# [Task statement]
Recast the lines below as a Markdown table with the columns Number and Line, starting at the line that contains "kingdom: Animalia" and ending at the line that contains "scientific name: Passer montanus", both included. Leave out any blank lines.

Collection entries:

+++

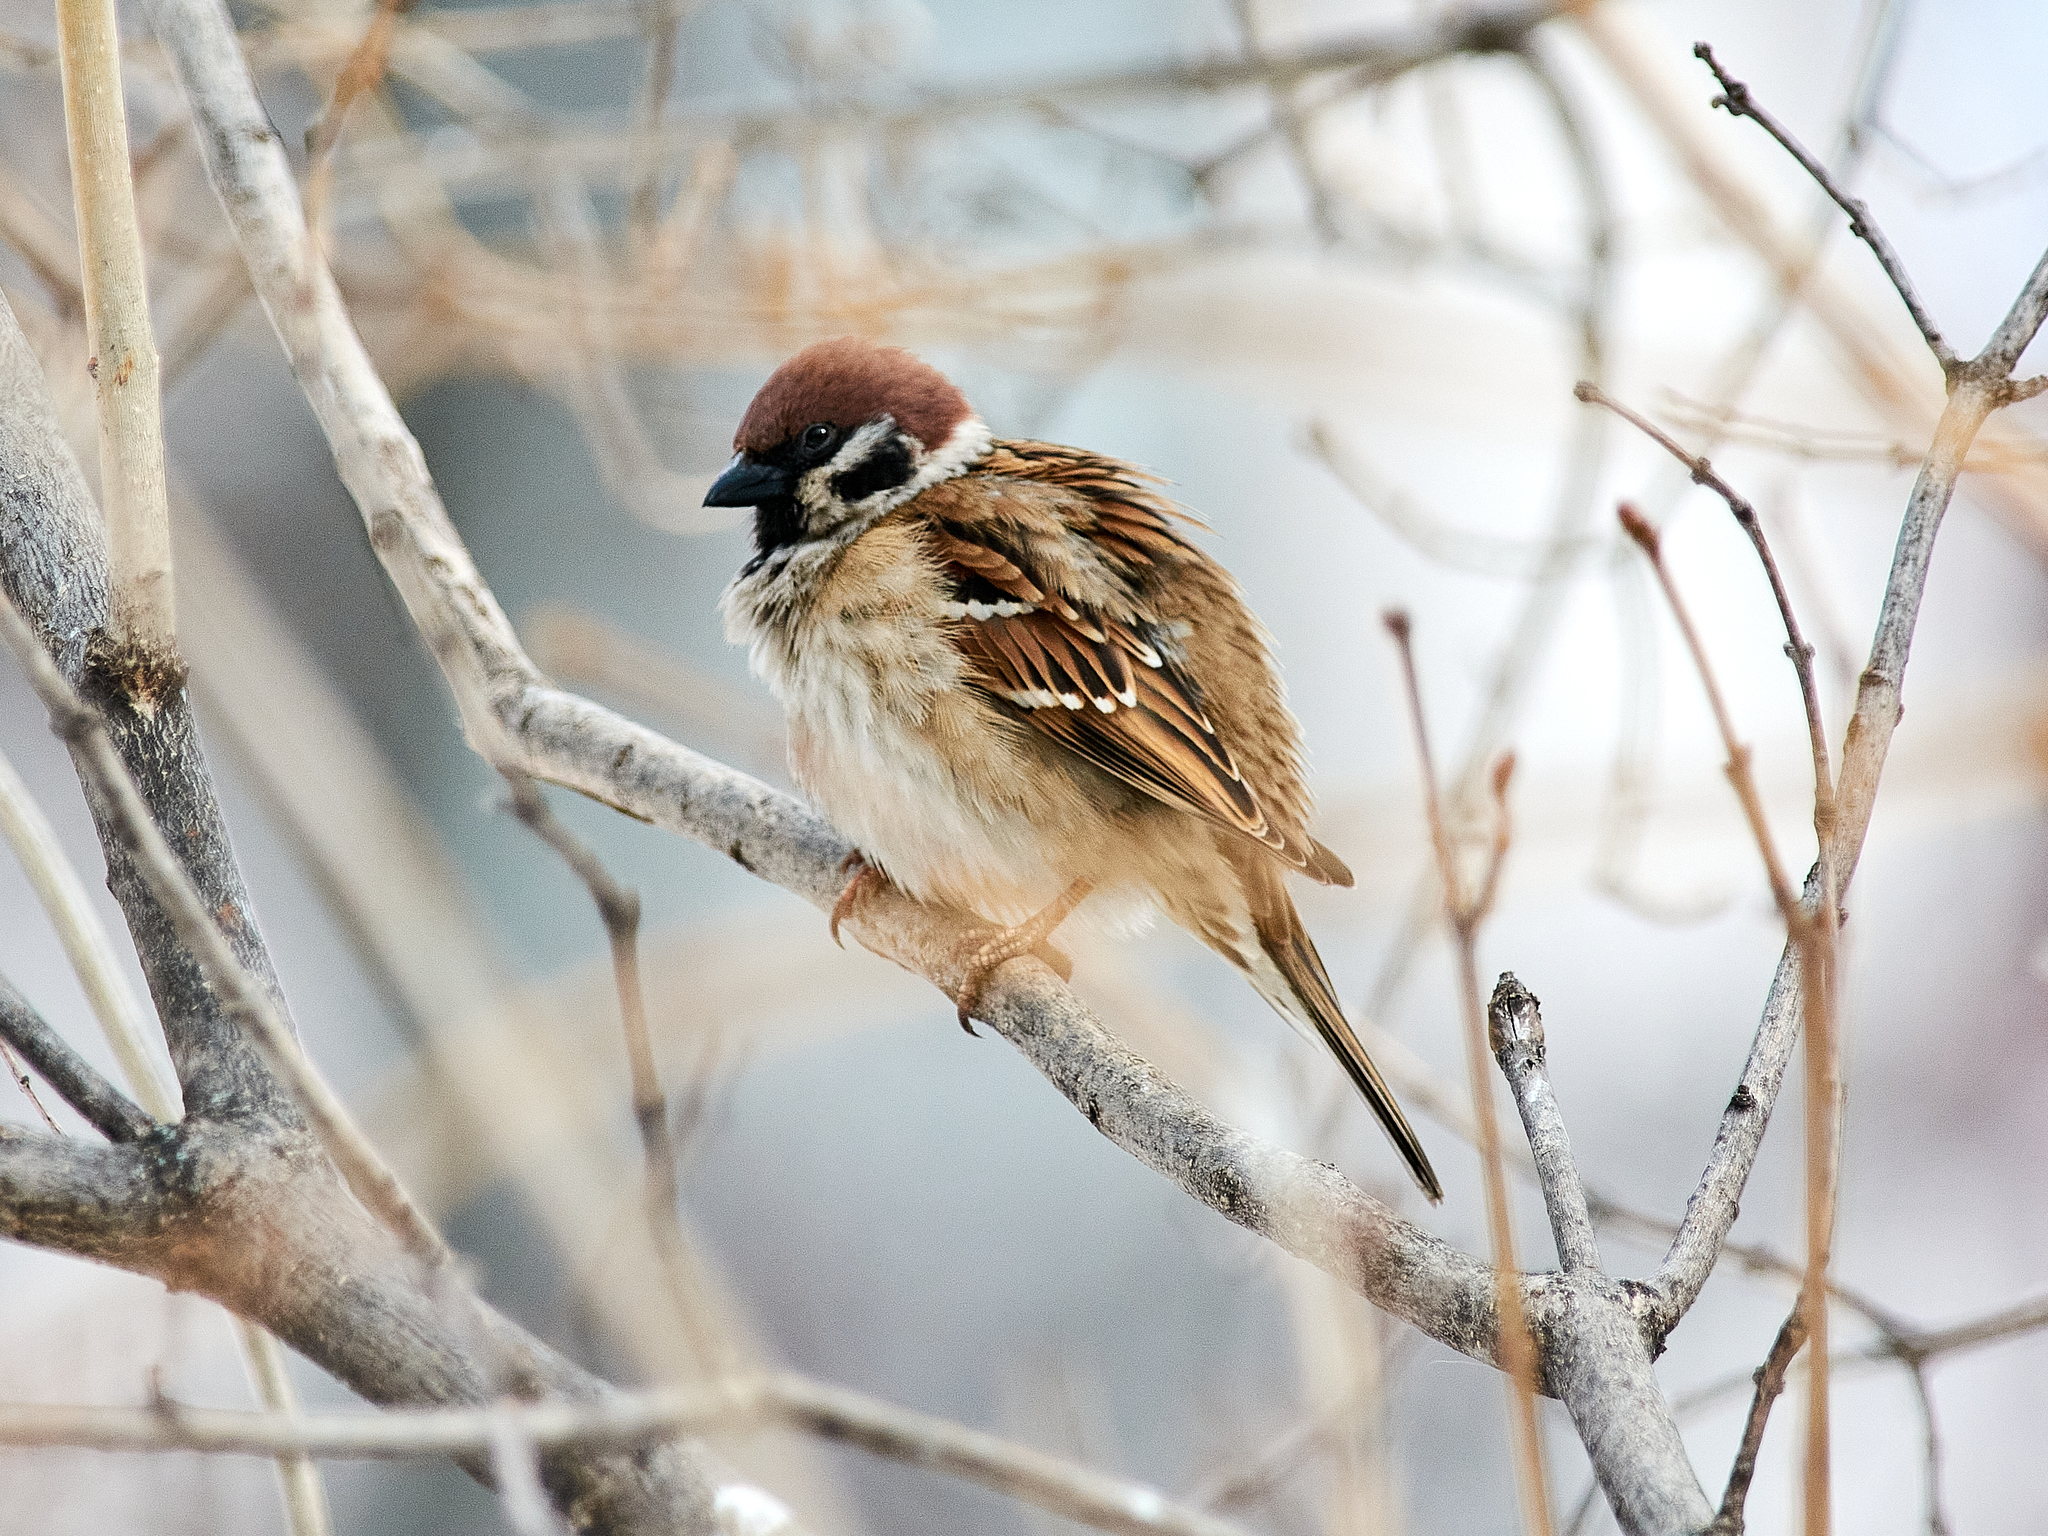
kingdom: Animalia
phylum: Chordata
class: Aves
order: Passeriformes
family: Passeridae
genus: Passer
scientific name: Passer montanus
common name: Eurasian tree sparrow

+++

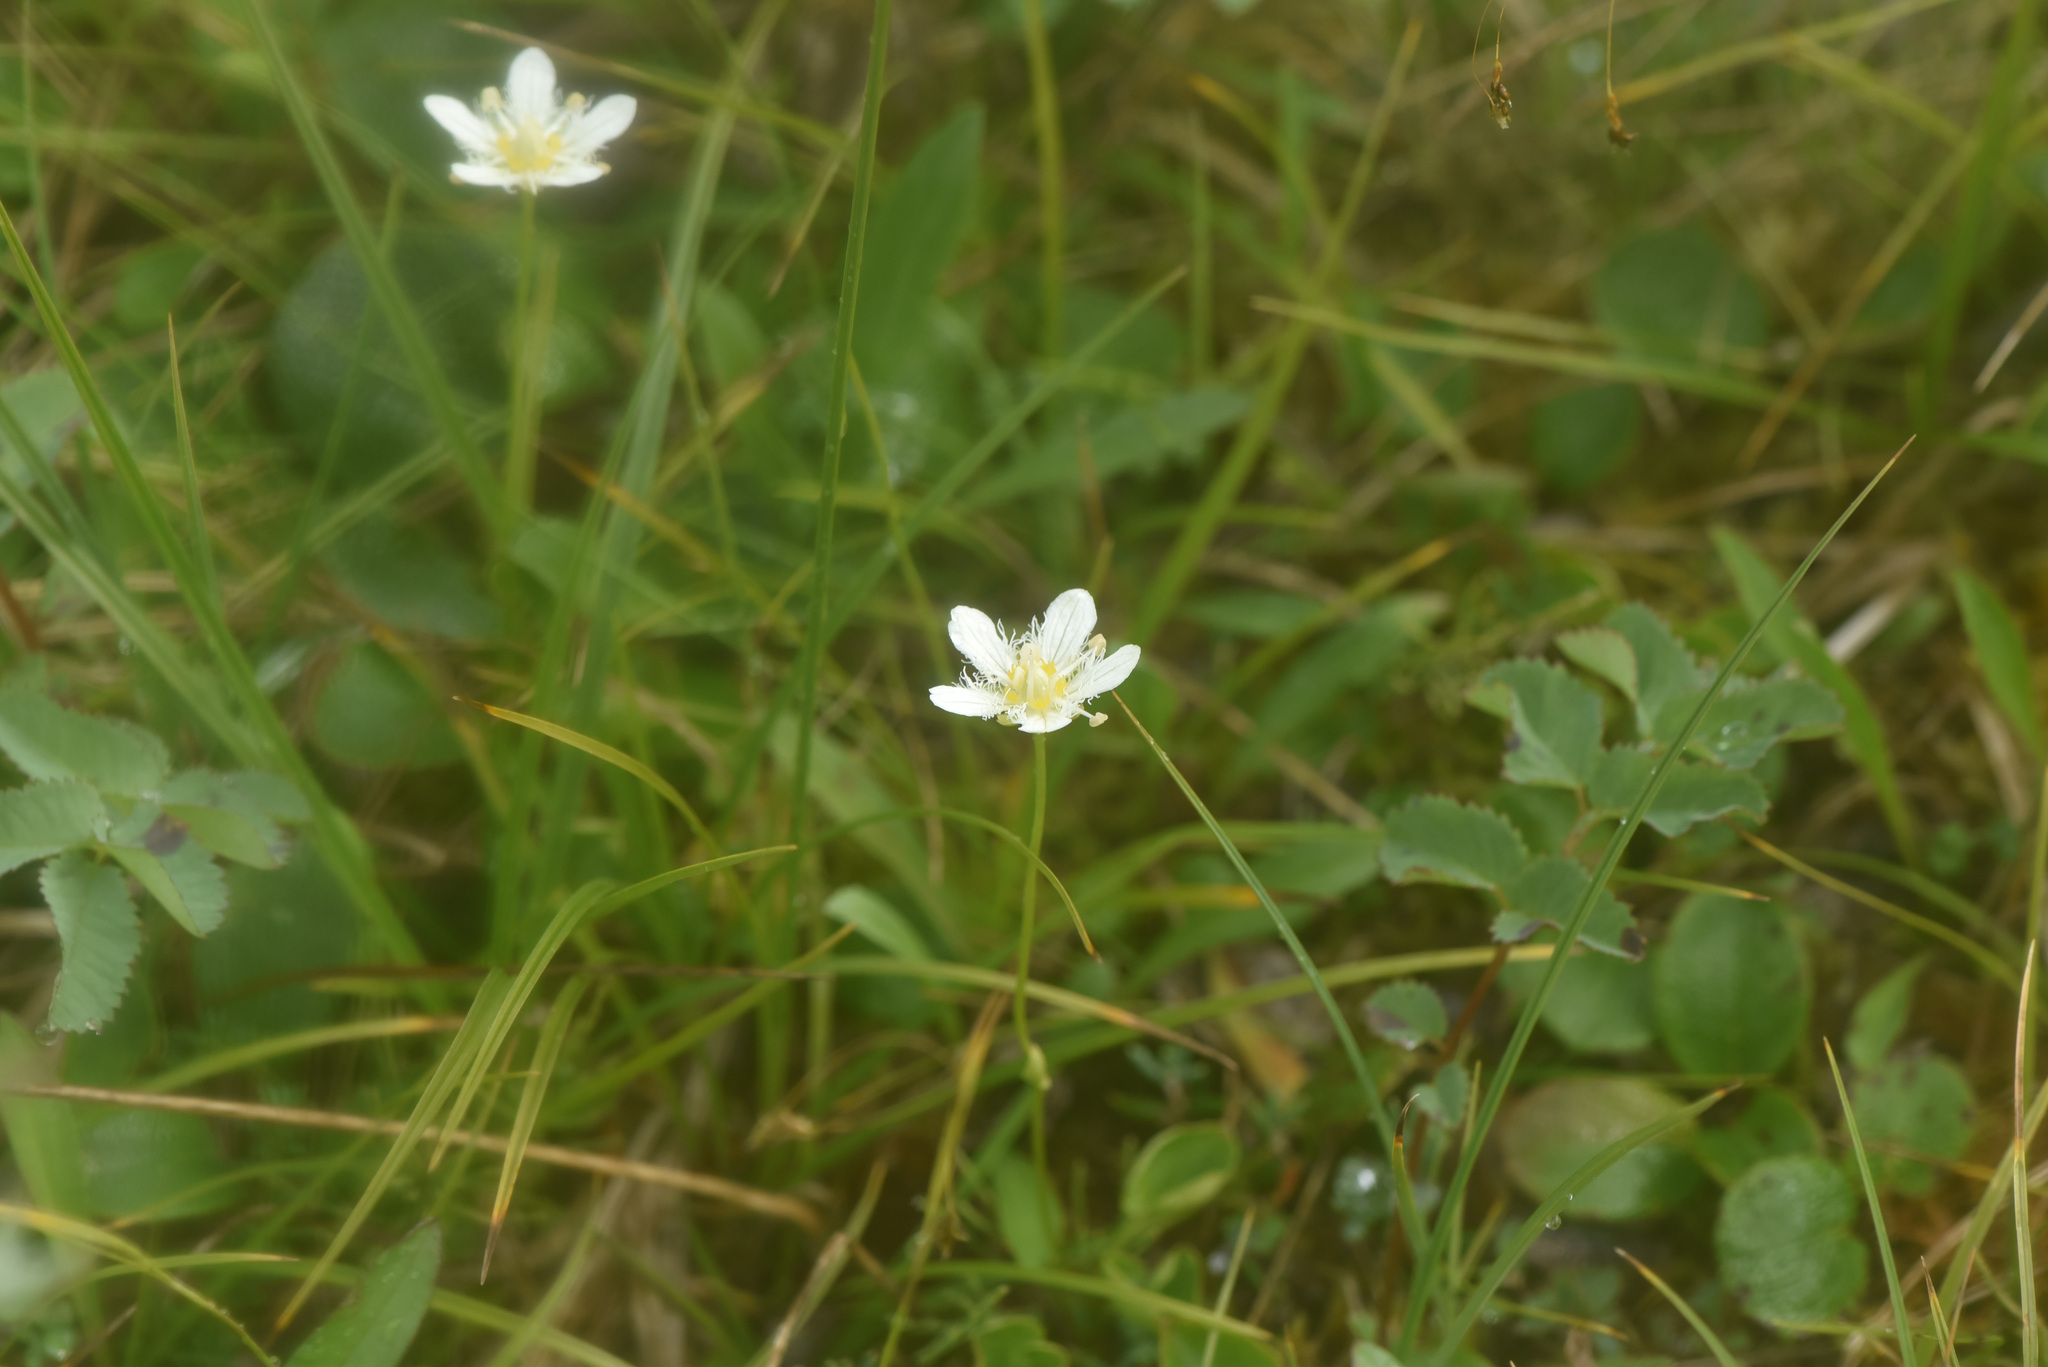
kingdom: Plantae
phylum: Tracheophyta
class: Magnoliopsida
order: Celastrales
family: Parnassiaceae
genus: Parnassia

+++

# [The response]
| Number | Line |
|---|---|
| 1 | kingdom: Animalia |
| 2 | phylum: Chordata |
| 3 | class: Aves |
| 4 | order: Passeriformes |
| 5 | family: Passeridae |
| 6 | genus: Passer |
| 7 | scientific name: Passer montanus |